Bold statement from Prograis. You would have to figure if he does end up facing the Ramirez vs. Iman winner, that he will have another nice test in front of him. But you can’t blame his confidence, as he was able to dispatch Indongo in quicker fashion that one of the game’s top stars, former junior welterweight champion Terence Crawford, who stopped Indongo this past August in under three rounds. With the win, Crawford collected a multitude of belts and was wisely looked at as the man to beat at 140 pounds. But the Omaha native is now moving up in weight, as he will challenge WBO welterweight champion Jeff Horn on April 14 in Las Vegas, Nev. For the WBO welterweight title.

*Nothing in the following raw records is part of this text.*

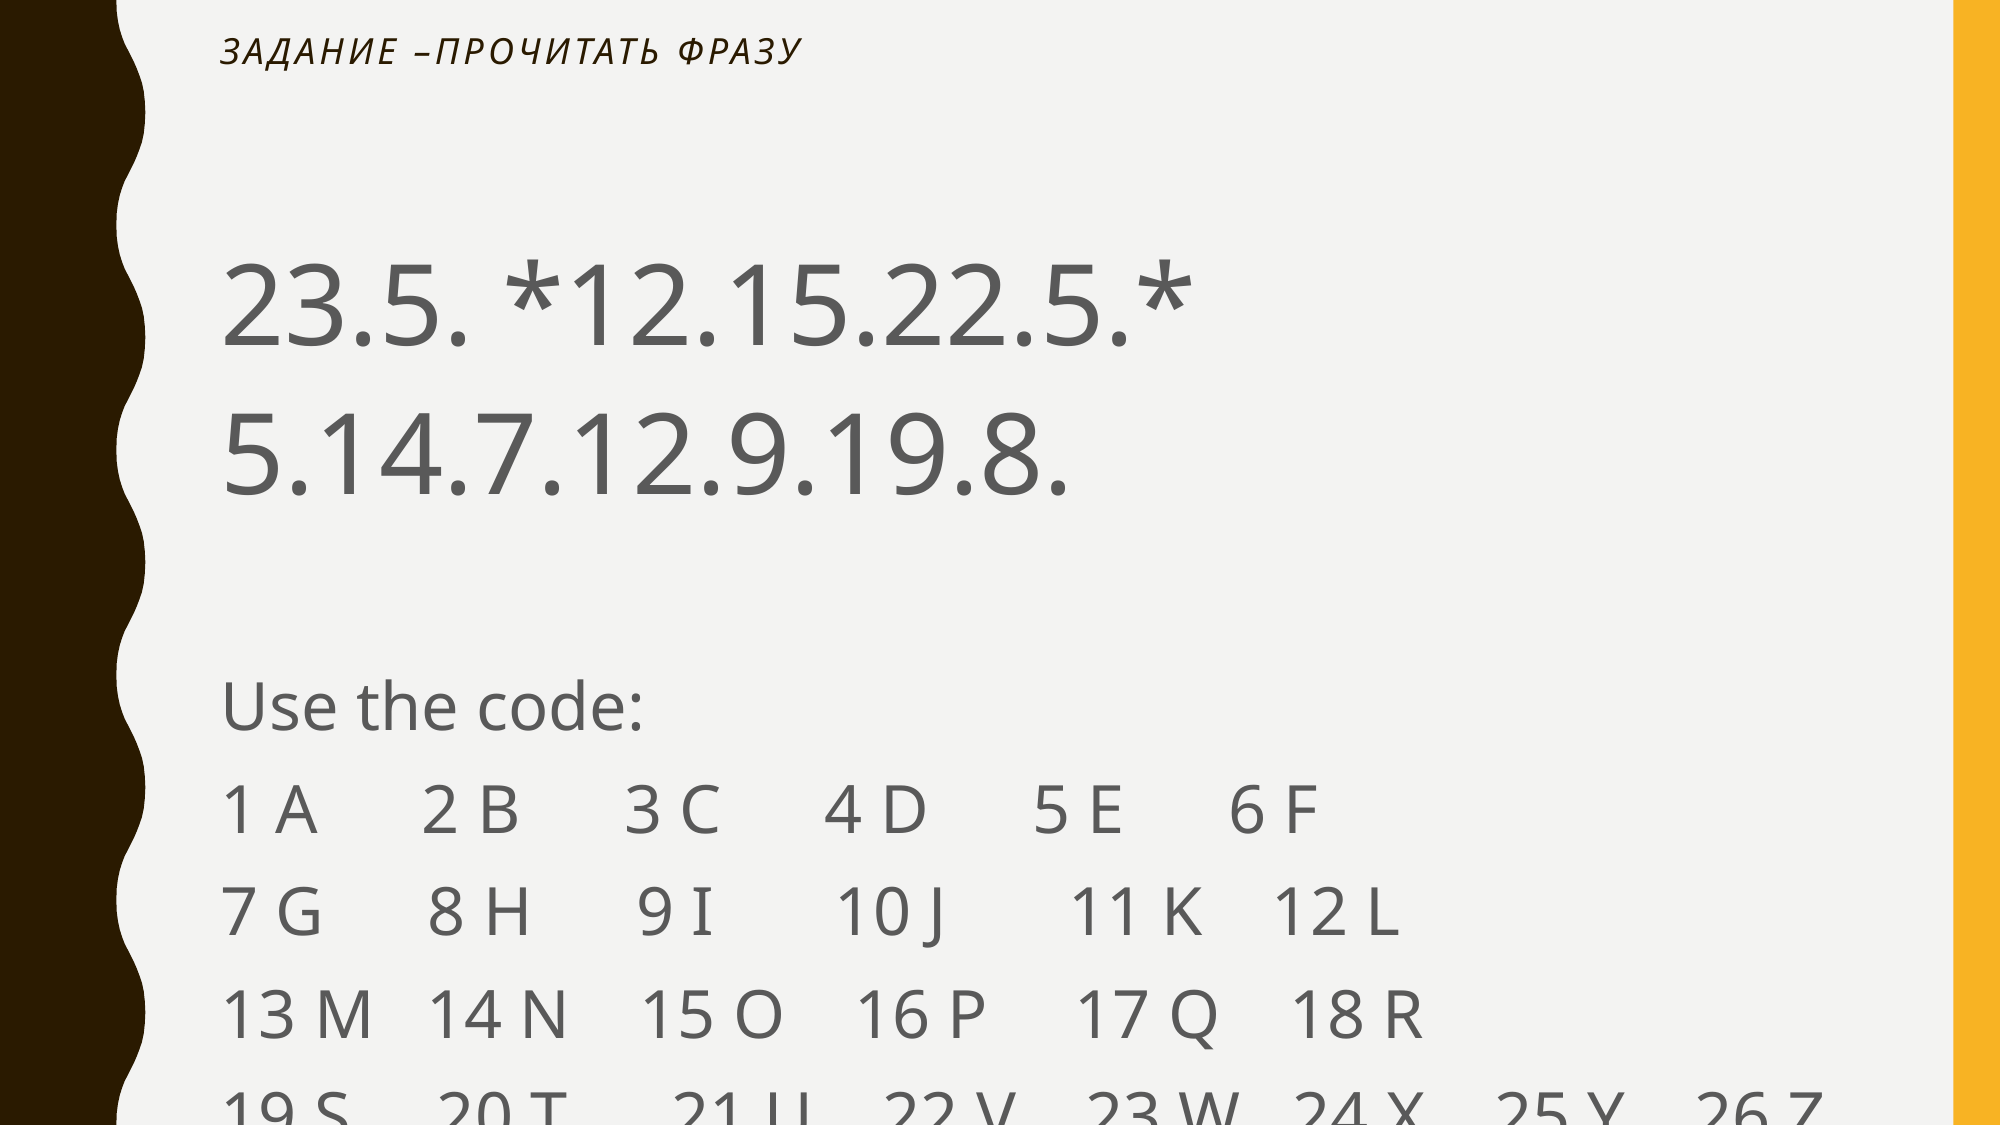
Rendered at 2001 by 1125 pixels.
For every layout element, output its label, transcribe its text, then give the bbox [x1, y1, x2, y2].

list 23.5. *12.15.22.5.* 5.14.7.12.9.19.8. Use the code: 1 A 2 B 3 C 4 D 5 E 6 F 7 G 8 H 9 I 10 J 11 K 12 L 13 M 14 N 15 O 16 P 17 Q 18 R 19 S 20 T 21 U 22 V 23 W 24 X 25 Y 26 Z [205, 147, 1875, 1100]
title Задание –прочитать фразу [205, 25, 1875, 124]
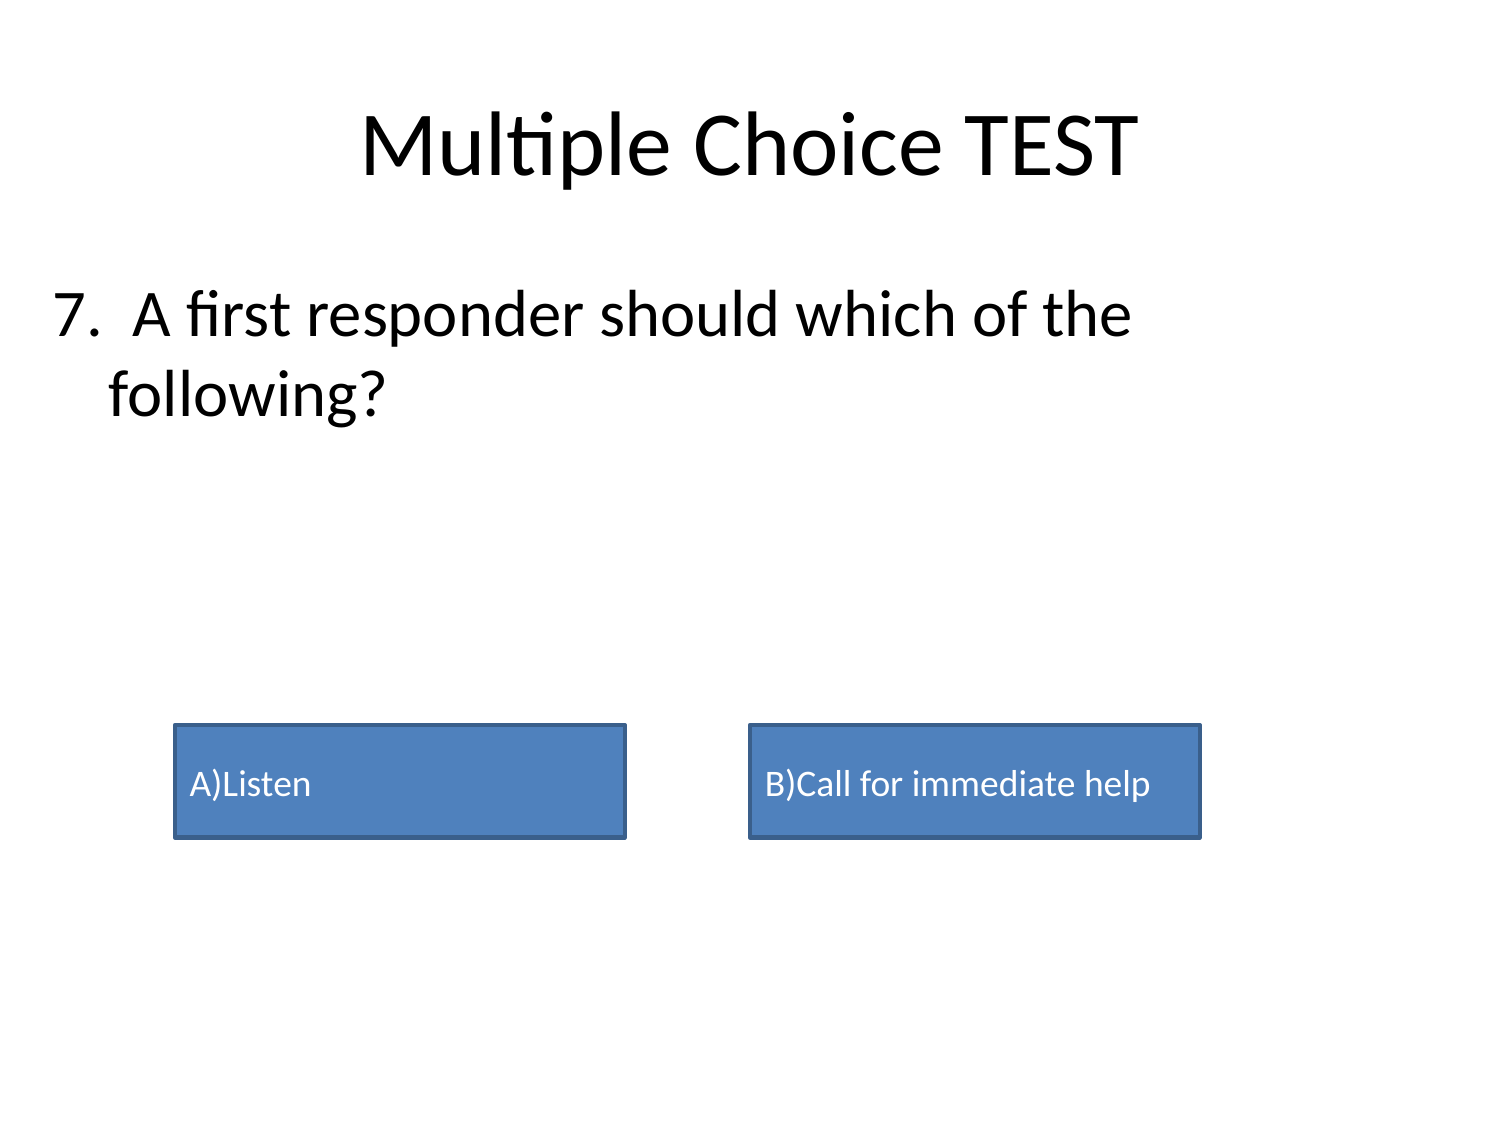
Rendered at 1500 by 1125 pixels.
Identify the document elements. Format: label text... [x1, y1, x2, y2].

title Multiple Choice TEST [75, 45, 1425, 233]
text_box A)Listen [173, 723, 627, 840]
text_box B)Call for immediate help [748, 723, 1202, 840]
list 7. A first responder should which of the following? [37, 262, 1425, 1088]
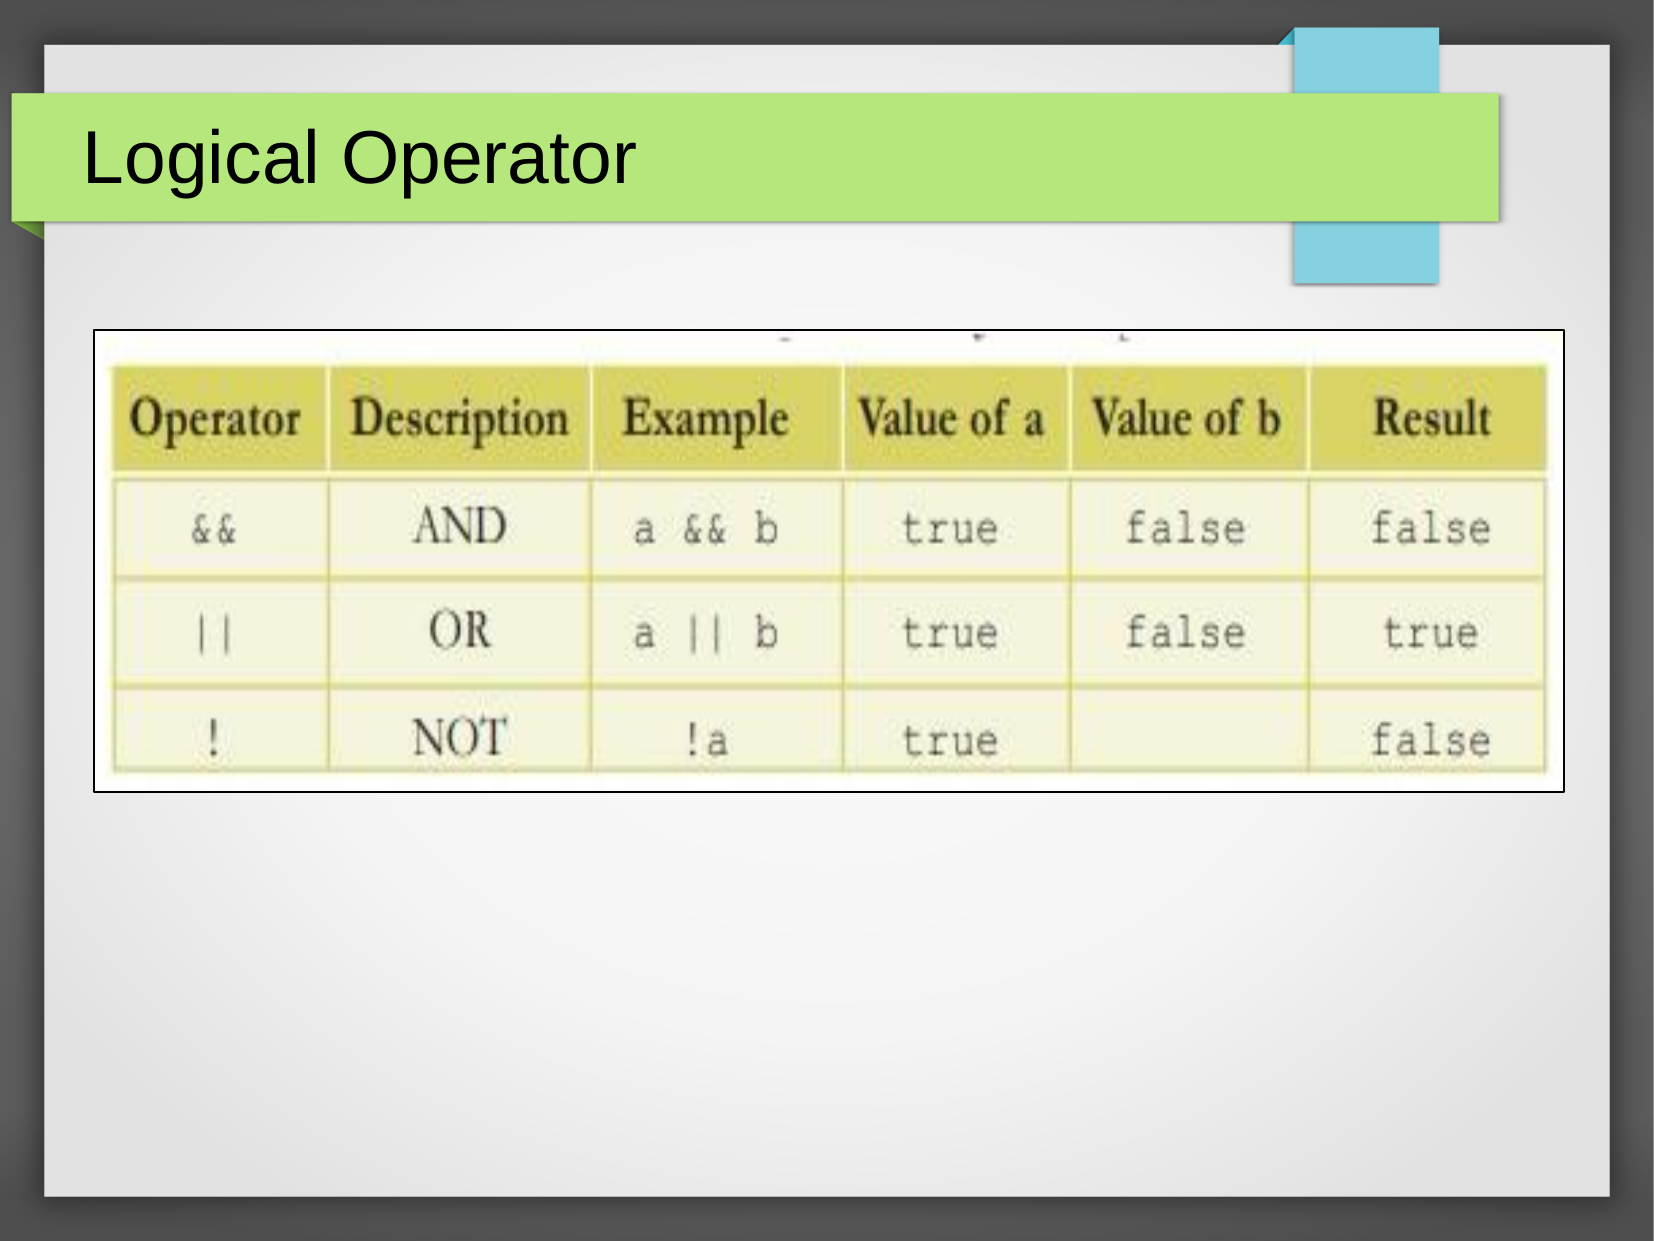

This leaves an opening at 140 pounds at Prograis could be the man. Prograis is a sharp fighter with an unorthodox and dangerous style, as evidenced in how he dismantled Indongo (22-2, 11 KO’s). In the final seconds of the first round, Indongo was decked tot he canvas from a stiff jab from his younger foe. In the second, Prograis continued to attack the taller Indongo, flooring him with a huge left hand that looked like it may end the bout.

Indongo rose, only to be stampeded and dropped for a third and final time moments later. Just like that, the bout was over. Watching the action from ringside, SHOWTIME analyst Steve Farhood gave his praise.

“It was an awesome performance,” said the revered boxing historian Farhood. “I was surprised he finished Indongo as quickly as he did and as emphatically as he did.

“I think now boxing fans know that this guy deserves to be rated among the top three or four in the 140-pound division. Because it was a such an emphatic win, all the other fights at 140, whether it’s tomorrow’s fight between Mikey Garcia and Lipinets, you got to feel like they have to answer to Regis. He deserves it.”

Mikey Garcia, the three-division champion from Oxnard, Calif., could emerge as a great foe if he can defeat IBF junior welterweight champion Lipinets tomorrow. Prograis has expressed interest in that clash in the future and the building blocks are already in place.